Thanks to Einstein’s theory of general relativity, some people can already travel in time. For instance, Russian cosmonaut Gennady Padalk became world’s first “time traveler” after he completed his sixth (and last) mission in space in September 2015.
He is the astronaut with the most cumulative time spent in space: 879 days, or two-and-a-half years. Princeton physicist Richard Gott noted that, when he returned, Padalk was 1/44th of a second younger because he “literally” traveled into the future.
Researchers claim that they have all the tools to build a time machine that can travel at much greater speeds that Padalka did in his orbital journeys. The speed is the time ingredient to time travel.
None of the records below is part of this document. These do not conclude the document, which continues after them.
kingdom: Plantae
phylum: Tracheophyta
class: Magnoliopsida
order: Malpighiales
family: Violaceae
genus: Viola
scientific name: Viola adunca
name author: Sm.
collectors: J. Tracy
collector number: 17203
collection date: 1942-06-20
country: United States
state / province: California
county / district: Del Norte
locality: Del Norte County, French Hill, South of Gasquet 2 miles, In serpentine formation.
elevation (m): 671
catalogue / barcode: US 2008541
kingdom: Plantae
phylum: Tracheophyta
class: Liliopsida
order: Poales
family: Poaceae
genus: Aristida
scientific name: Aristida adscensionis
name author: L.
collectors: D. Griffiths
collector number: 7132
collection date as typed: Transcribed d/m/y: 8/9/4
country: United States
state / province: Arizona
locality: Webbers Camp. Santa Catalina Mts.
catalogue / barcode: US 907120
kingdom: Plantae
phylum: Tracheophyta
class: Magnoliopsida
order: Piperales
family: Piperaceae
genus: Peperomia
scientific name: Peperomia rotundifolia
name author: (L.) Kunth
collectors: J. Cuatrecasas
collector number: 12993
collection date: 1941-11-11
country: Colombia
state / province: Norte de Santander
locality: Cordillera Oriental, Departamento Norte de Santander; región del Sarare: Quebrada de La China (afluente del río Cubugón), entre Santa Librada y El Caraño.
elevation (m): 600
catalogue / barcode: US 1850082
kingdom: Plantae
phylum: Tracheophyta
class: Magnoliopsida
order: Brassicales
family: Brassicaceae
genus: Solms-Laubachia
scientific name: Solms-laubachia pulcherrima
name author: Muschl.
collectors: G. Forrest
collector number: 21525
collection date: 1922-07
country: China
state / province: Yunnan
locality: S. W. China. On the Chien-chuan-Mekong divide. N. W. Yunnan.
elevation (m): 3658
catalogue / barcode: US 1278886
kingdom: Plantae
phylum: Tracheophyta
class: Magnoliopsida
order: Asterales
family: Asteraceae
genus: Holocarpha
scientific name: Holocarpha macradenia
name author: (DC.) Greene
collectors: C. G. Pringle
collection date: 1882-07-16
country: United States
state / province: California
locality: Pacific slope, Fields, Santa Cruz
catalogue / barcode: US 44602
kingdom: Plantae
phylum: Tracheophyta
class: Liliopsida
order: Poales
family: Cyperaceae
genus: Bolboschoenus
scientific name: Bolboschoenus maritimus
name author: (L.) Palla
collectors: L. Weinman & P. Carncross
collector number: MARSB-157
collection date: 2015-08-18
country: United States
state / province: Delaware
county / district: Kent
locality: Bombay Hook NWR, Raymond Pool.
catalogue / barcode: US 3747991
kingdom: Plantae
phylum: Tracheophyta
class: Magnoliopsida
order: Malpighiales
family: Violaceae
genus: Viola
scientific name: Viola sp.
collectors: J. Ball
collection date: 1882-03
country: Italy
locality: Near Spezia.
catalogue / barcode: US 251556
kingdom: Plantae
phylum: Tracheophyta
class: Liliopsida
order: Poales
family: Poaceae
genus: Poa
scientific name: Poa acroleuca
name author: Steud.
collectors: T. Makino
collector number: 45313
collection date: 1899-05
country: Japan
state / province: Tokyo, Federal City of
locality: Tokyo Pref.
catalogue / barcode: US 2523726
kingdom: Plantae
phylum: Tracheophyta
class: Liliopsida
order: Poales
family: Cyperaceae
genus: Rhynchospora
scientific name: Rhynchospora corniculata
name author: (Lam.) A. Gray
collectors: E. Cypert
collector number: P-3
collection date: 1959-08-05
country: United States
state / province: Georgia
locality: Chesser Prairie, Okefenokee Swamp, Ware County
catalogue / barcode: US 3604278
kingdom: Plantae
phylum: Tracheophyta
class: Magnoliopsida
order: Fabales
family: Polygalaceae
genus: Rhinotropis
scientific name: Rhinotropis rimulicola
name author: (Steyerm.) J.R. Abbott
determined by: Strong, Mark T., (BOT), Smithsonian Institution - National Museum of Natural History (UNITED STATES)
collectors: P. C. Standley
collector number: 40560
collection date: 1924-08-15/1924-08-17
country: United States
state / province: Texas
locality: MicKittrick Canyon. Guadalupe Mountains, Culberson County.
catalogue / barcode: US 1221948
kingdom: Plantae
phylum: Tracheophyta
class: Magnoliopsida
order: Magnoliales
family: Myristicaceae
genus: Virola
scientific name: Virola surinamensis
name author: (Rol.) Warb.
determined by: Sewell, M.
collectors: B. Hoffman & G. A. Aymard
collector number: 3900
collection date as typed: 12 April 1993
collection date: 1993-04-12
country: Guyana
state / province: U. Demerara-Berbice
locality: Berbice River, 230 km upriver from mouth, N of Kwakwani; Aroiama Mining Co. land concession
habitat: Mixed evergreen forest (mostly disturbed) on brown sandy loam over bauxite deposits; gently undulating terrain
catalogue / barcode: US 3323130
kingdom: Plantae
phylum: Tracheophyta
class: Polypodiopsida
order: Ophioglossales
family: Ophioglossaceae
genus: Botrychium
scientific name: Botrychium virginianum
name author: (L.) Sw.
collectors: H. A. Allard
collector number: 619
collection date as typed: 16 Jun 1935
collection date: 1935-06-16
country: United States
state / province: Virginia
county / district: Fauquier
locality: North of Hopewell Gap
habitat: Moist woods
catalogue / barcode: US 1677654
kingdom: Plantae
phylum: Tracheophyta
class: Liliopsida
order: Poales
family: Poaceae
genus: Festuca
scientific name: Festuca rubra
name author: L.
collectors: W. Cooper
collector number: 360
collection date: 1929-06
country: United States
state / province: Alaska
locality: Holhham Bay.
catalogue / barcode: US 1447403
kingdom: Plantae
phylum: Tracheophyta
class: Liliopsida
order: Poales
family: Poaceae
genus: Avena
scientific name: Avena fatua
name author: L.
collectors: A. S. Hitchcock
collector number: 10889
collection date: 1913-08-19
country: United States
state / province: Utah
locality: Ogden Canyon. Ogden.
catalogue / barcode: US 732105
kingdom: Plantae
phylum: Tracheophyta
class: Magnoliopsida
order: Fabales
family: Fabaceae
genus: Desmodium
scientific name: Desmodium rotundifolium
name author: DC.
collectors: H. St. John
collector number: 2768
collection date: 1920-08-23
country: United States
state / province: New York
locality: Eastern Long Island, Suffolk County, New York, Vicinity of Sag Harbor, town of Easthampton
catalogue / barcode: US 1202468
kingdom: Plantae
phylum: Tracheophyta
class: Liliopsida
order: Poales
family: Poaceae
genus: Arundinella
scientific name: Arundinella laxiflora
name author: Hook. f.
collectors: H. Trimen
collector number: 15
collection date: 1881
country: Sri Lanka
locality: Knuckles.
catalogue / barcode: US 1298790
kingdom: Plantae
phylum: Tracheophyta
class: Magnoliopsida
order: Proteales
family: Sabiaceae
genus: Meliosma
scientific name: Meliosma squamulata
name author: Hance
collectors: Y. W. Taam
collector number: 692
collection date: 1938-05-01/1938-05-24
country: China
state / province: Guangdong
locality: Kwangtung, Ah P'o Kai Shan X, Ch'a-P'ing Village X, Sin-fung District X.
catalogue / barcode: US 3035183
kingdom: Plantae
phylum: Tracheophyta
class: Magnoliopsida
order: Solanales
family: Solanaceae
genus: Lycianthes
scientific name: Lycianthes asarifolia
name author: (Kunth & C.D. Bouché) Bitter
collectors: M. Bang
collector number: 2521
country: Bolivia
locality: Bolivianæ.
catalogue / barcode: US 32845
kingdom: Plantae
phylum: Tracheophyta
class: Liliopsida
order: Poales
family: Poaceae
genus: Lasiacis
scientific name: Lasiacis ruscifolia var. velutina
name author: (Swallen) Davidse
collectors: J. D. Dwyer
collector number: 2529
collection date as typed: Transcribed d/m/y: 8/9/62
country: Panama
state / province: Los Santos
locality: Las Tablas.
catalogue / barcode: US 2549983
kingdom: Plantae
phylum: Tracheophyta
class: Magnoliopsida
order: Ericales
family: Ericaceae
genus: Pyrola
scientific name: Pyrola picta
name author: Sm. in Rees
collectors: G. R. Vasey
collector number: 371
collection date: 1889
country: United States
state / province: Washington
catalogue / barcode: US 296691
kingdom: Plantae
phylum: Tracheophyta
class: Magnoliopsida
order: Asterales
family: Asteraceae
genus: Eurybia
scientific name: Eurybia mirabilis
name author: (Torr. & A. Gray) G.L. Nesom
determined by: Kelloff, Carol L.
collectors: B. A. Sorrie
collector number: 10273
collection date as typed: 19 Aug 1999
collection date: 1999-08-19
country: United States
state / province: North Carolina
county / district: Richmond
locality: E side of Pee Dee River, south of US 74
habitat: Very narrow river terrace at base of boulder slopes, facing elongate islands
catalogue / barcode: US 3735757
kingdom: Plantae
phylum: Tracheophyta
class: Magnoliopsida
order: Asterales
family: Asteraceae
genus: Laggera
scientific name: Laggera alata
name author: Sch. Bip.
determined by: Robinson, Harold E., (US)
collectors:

Time Travel Is Not Impossible
Einstein taught us that time is not immutable, so time travel is not just a sci-fi scenario. Isaac Newton believed that time had a consistent pace in every single spot of the Universe. For more than two centuries, scientists believed Newton.
In 1905, Einstein came up with a different idea. the 26-year-old physicist revealed that time is elastic, and it greatly relies on speed. It can slow down or accelerate depending on the speed of a person or object. A decade later, Einstein finalized his famous theory of general relativity.
In 1971, researchers send two atomic clocks to space and calculated the tiny differences between them and the atomic clocks on earth. The tiny differences revealed that Einstein was right.
Also, if Einstein’s theory was not correct, our GPS systems would not work. Einstein also found that light travels at 186,282 miles or 300 million meters per second. The scientist believed that that was the ultimate speed limit.
Also, Einstein’s theories suggest that time slows down based on gravity. If the gravity is weaker, time tends to fly faster.